Provided text:
== Segment start ==
Q.If you take another read of my last post you can see I'm saying it require BP as the only production platform available for tying into is the Etap, correct? And it is not a large enough play to justify a production platform, correct?
A. Correct - but CNRL’s strategy is to explore near existing infrastructure where marginal discoveries are commercial.
Q. Since we are on the subject can you inform posters of the Commercial cos for Dewar? Would rather not say? I am aware of the Geological cos.
A. The main determinant for commercial success is scale of reserves. The fact is that both Skua (between 2 and 5 mmbbl) and Seagull (14 mmbbl) are being developed via ETAP means they are commercial. The risked prospective resources for Dewar are 16 mmbbl - which, by comparison with Skua and Seagull, suggests a discovery could be commercial.
Q. Do you want to put a figure on the Pensacola commercial cos?
== Segment end ==
Task list:
1. In the exchange about the Dewar prospect, what figure is given for Dewar's risked prospective resources?
2. Carry on the exchange about the Dewar prospect, picking up after its last line.

Data extracts:
== Segment start ==
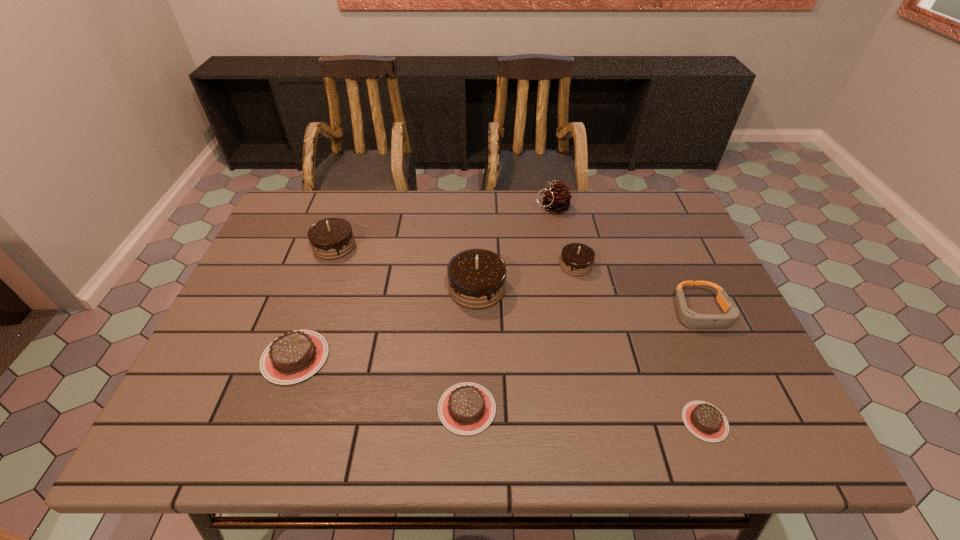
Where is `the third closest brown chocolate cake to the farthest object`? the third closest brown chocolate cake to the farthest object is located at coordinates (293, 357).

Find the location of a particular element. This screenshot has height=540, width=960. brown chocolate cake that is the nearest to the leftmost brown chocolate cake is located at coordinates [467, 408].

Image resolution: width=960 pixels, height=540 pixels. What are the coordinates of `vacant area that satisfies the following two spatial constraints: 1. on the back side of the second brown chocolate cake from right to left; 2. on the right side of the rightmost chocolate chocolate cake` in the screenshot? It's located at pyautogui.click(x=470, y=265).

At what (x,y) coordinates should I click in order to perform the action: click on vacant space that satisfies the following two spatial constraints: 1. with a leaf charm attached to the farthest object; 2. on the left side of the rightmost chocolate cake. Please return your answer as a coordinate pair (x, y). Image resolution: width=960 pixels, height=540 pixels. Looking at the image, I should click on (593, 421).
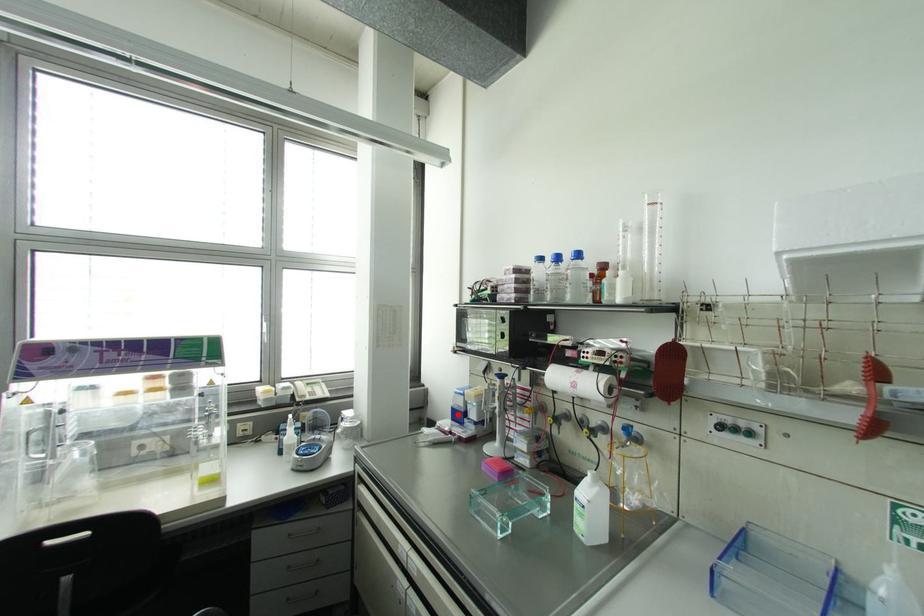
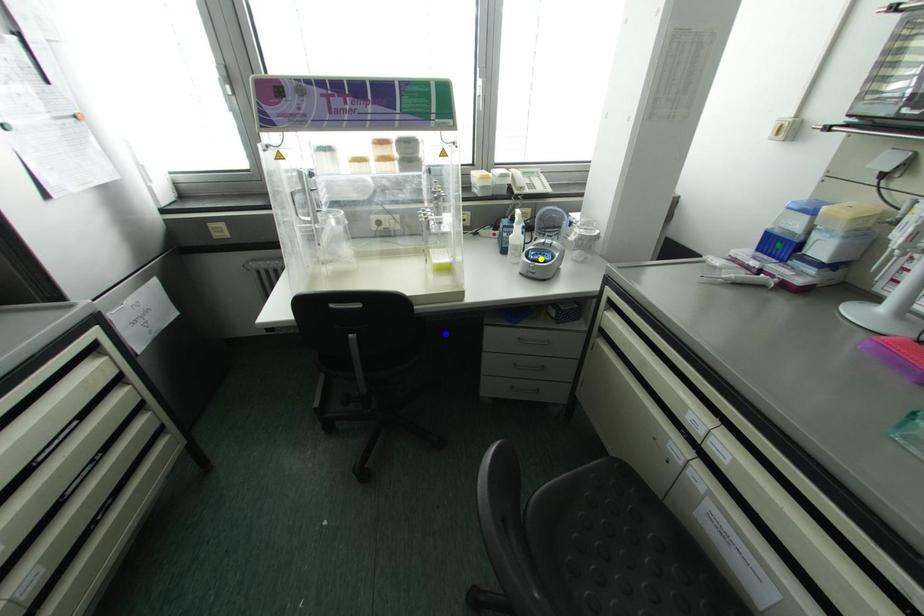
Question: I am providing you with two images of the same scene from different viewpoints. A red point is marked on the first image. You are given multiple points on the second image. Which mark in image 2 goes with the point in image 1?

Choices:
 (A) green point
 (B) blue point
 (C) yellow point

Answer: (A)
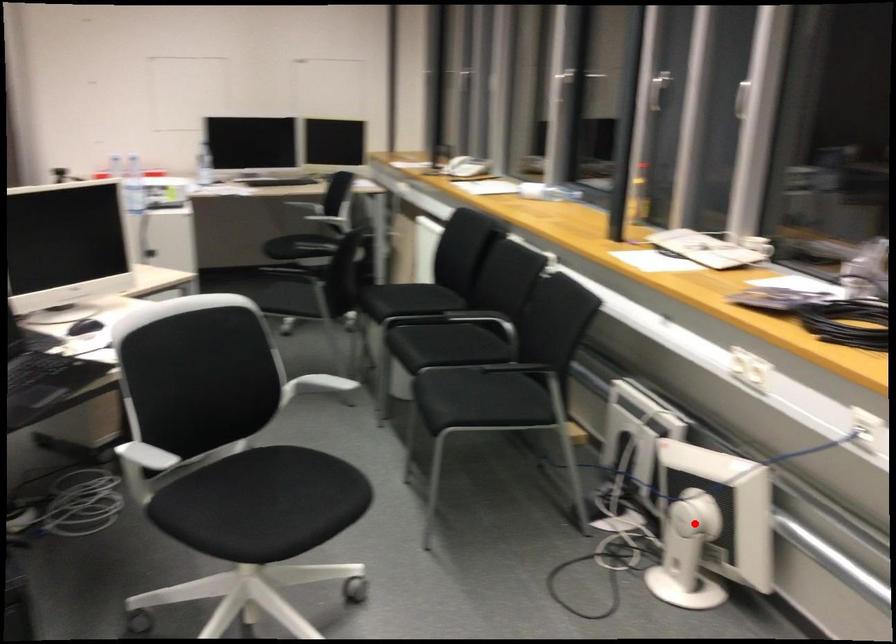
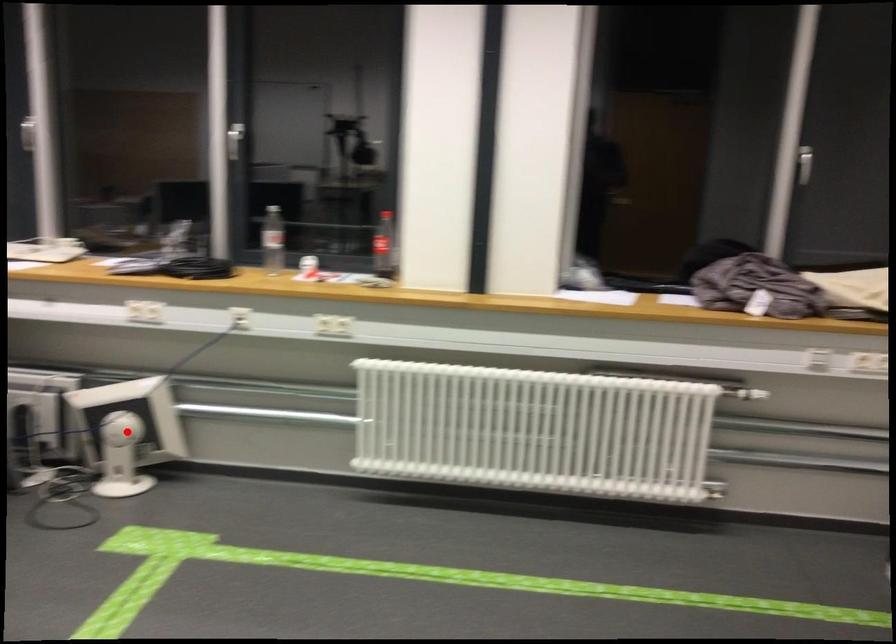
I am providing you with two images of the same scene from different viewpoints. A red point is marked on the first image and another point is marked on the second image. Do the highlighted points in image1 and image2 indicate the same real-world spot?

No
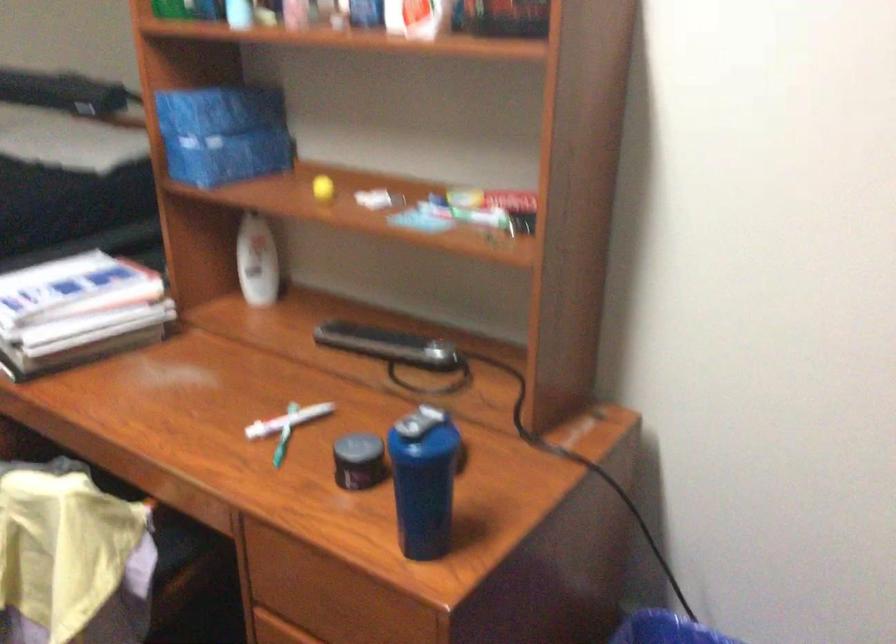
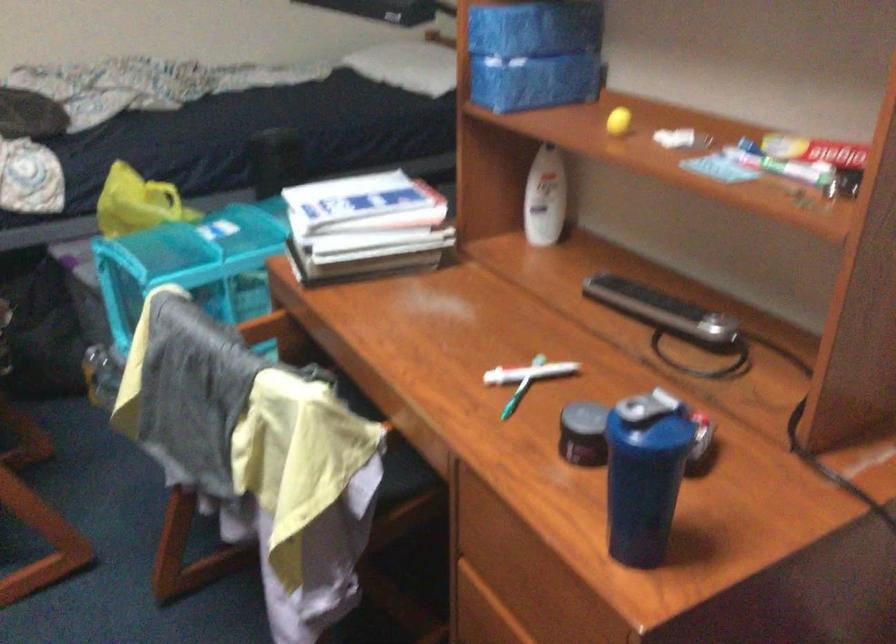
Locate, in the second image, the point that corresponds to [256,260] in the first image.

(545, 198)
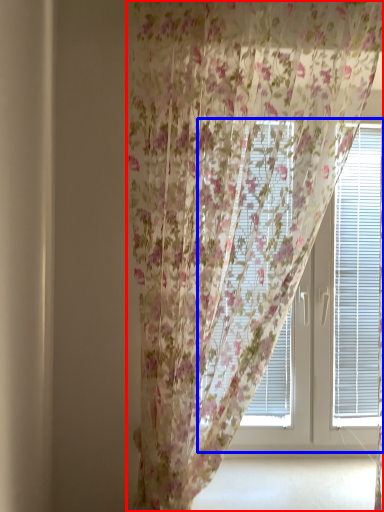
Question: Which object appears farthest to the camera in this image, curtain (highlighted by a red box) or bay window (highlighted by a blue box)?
== Segment end ==
Responses:
1. 16 mmbbl

2.
A. That’s premature. It’s a new play test of a Zechstein target. Could be huge, or nothing at all. But your 20% COS doesn’t take the new 3D seismic into account.
Q. since you disagree with centrica's commercial cos on Selena what's your expert view? Didn't think so.
A. This is my point about your use of old relinquishment reports. Centrica didn’t consider either horizontal drilling or fracking in their analysis. They put a minimum commercial threshold in their report based on a stand alone project + pipeline. Today, it’s a simple tie-back to Shell’s Barque platform and pipeline to Bacton. That’s why a) CNRL took the block and b) why Shell farmed in.
Q, Would you like to point out what in my last post was "irrelevant"
A. The original post by BadA mentioned Dewar. It was you who introduced a whole lot of other questions not relevant to the original discussion.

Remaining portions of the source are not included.